**PAGE EXCERPT:**
W. C. Lotz died in 1837 and Antonie moved the family to Pest (now one of the three constituent parts of Budapest; the one on the east bank of the River Danube). Karl attended the Piaristengymnasium, where, although Calvinist, he was awarded a scholarship for his exceptional academic performance. He began his artistic career as a pupil of the Hofkapellmeister Destouches, then in the academy of the Venetian master Jacopo Marastoni (1804-1860). Later he was a pupil of the historical painters Henrik Weber (1818-1866) in Budapest and Carl Rahl (1812-1865) in Vienna.
Together with Rahl he worked on numerous commissions. Later he started on his own original works, first as a romantic landscape artist in scenes of the Alföld (the Hungarian lowland plain), and then as a creator of monumental murals and frescos in the style of the Venetian master Tiepolo.

**LISTED RECORDS:**
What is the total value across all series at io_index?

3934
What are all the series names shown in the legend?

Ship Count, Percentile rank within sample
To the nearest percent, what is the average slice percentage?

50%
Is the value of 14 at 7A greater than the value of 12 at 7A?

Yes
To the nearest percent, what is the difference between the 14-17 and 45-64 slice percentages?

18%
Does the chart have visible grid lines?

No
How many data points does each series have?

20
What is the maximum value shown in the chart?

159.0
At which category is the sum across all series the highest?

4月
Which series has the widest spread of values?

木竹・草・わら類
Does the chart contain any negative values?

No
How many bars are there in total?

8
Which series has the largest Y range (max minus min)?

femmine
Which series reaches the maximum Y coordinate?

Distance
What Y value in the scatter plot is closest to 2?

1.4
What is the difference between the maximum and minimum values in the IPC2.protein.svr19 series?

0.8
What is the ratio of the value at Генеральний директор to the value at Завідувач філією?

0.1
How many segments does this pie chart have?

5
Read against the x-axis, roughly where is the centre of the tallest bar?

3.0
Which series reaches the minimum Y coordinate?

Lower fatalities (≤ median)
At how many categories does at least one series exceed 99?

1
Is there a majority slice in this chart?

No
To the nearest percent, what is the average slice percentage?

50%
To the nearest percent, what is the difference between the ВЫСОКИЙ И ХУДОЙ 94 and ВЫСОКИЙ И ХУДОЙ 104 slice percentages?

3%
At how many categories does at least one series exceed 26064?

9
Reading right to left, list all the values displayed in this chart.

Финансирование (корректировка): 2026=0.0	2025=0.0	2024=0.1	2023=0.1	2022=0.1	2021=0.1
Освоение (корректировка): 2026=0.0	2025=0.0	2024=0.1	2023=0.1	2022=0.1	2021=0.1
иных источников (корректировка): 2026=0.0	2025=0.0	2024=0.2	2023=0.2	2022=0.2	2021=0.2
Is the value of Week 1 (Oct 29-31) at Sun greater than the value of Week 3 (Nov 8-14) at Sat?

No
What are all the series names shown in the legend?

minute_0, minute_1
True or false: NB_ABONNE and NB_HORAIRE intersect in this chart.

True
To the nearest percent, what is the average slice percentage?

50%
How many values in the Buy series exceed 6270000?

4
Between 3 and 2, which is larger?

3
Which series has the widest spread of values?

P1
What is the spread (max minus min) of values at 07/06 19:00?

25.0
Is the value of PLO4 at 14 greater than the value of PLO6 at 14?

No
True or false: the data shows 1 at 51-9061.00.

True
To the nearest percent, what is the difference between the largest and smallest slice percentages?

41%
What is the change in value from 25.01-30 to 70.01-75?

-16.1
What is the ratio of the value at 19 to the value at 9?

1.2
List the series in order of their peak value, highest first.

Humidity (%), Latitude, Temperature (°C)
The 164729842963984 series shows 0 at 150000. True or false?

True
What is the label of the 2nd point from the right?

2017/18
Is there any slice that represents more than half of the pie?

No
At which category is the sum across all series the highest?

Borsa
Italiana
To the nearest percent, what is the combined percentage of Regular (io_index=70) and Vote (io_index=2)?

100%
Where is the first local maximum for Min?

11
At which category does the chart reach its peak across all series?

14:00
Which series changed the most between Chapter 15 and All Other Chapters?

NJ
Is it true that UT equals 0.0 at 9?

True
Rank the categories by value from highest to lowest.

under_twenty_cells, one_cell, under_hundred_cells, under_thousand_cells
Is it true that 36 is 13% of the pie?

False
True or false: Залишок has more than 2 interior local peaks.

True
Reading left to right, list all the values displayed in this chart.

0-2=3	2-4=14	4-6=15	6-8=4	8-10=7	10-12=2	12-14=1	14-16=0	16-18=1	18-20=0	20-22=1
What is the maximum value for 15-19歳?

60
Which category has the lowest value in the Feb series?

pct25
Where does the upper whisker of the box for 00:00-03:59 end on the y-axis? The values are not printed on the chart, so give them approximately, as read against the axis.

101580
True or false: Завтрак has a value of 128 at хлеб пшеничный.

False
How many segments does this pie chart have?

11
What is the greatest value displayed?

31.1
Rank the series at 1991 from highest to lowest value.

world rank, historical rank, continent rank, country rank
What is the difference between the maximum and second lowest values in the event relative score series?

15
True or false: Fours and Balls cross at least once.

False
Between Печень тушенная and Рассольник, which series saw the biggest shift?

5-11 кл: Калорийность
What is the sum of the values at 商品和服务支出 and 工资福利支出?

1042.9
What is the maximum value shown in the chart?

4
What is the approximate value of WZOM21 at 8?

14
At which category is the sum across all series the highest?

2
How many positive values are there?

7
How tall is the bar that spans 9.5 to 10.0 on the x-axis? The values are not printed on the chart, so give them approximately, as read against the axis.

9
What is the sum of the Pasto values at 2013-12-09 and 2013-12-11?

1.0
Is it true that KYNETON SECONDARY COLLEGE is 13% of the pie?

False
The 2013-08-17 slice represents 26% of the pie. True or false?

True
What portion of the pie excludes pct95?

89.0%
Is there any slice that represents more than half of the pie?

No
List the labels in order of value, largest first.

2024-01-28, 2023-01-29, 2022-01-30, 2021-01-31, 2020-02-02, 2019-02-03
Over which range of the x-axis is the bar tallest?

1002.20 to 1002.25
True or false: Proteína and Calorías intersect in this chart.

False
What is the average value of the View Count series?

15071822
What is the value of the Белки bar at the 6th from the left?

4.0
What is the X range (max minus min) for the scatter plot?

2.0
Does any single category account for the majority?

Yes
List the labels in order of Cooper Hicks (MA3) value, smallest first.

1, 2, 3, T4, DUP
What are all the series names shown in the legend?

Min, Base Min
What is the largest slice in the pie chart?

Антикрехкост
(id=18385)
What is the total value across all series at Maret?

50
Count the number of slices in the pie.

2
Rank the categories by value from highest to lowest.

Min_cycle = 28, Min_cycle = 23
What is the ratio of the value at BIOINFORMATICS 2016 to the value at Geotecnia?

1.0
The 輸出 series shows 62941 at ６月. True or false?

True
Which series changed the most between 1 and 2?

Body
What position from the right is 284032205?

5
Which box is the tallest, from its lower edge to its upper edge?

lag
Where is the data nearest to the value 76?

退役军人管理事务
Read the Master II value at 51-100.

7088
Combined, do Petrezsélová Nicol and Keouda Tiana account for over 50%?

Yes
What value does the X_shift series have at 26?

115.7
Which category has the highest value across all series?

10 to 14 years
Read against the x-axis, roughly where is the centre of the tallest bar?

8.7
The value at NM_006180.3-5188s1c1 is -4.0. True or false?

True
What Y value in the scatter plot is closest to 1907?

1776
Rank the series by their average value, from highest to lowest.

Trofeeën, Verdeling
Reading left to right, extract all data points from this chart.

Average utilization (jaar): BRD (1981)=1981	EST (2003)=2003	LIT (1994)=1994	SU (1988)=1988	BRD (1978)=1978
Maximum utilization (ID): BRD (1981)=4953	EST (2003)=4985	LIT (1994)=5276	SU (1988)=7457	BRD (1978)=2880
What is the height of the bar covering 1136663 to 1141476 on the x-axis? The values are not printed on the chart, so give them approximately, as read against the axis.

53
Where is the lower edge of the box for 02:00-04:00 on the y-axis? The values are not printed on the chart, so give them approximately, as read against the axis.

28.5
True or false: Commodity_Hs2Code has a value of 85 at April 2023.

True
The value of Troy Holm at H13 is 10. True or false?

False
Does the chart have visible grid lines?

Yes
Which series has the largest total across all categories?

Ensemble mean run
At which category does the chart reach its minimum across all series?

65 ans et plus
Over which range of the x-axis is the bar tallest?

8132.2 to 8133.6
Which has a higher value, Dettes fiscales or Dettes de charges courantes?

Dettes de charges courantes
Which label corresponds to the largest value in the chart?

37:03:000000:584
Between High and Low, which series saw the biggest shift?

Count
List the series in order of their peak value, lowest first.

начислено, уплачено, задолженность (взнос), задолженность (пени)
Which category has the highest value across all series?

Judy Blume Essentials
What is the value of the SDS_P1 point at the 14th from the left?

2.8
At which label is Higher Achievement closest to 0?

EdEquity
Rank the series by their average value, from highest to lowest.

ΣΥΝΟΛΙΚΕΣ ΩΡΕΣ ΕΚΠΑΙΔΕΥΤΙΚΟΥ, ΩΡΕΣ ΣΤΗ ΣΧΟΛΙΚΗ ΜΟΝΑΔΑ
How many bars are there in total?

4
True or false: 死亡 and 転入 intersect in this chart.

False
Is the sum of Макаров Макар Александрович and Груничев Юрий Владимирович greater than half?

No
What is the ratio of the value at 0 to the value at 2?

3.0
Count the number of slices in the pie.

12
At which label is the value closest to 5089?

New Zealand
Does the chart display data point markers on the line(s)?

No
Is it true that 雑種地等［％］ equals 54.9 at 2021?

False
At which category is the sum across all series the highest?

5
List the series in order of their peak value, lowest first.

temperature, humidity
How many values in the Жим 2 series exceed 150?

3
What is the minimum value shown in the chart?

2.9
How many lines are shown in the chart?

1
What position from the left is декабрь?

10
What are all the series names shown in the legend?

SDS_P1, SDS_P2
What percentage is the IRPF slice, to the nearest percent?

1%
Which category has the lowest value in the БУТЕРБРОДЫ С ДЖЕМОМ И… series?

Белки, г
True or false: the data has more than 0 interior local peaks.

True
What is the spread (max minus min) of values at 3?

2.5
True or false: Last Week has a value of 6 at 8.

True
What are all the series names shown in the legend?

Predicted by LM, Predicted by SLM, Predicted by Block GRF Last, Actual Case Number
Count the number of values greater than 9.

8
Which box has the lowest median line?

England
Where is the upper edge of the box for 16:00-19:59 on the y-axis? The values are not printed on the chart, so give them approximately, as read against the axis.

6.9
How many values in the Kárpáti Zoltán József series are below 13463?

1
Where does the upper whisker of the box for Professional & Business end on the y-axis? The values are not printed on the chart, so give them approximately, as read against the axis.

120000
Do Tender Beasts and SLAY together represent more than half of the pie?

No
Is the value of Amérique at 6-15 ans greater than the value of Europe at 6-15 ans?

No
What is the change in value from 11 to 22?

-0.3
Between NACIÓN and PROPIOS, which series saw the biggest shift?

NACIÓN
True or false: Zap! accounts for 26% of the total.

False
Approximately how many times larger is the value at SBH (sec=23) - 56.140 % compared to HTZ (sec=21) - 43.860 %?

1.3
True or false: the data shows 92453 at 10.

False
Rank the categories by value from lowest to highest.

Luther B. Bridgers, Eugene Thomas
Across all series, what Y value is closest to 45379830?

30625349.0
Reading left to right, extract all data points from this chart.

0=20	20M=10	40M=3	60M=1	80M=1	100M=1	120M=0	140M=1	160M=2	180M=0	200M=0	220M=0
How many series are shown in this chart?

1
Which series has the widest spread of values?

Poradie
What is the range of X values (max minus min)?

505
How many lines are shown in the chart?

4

**ACTIVITIES:**
A - In the passage about Karl's life and art, why was Karl awarded a scholarship at the Piaristengymnasium? Answer in one to three sentences.
B - Continue the passage about Karl's life and art from its last sentence.

**RESULTS OF THE TASKS:**
A - Karl was awarded the scholarship for his exceptional academic performance. He received it even though he was a Calvinist.

B -
After various works in Budapest he became active in Vienna. He laid out plans for a grandiose palace, and completed murals commissioned by the Abbot of Tihany for his abbey church on the shore of Lake Balaton. He became known for his portraits and nudes, for which both his wife and his daughters (Katarina in particular) posed. Lotz found married bliss only at the age of 58, when he married the widow Jacoboy, the former wife of his brother Paul Johann Heinrich, who had died in 1828. From then on he signed his works Keroly Jacoboy-Lotz.
In 1882 Lotz was appointed Professor at various art academies in Budapest, and in 1885 he became dean of a newly-established department for women painters. He was an honorary member of the Academy of Pictorial Arts in Vienna.
Tomb of Keroly Lotz by Jenos Pesztor (Kerepesi cemetery in Budapest)Hist last important public commission was the "Apotheosis of the Habsburg Dynasty", a huge ceiling fresco in the Habsburg Room of the newly rebuilt Royal Palace, that he painted in 1903, one year before his death. Lotz was already seriously ill when he worked on the fresco. The "Apotheosis" followed the traditions of Baroque court painting and the work was praised by contemporary critics. The fresco survived the war unscathed, but it was destroyed in the 1950s.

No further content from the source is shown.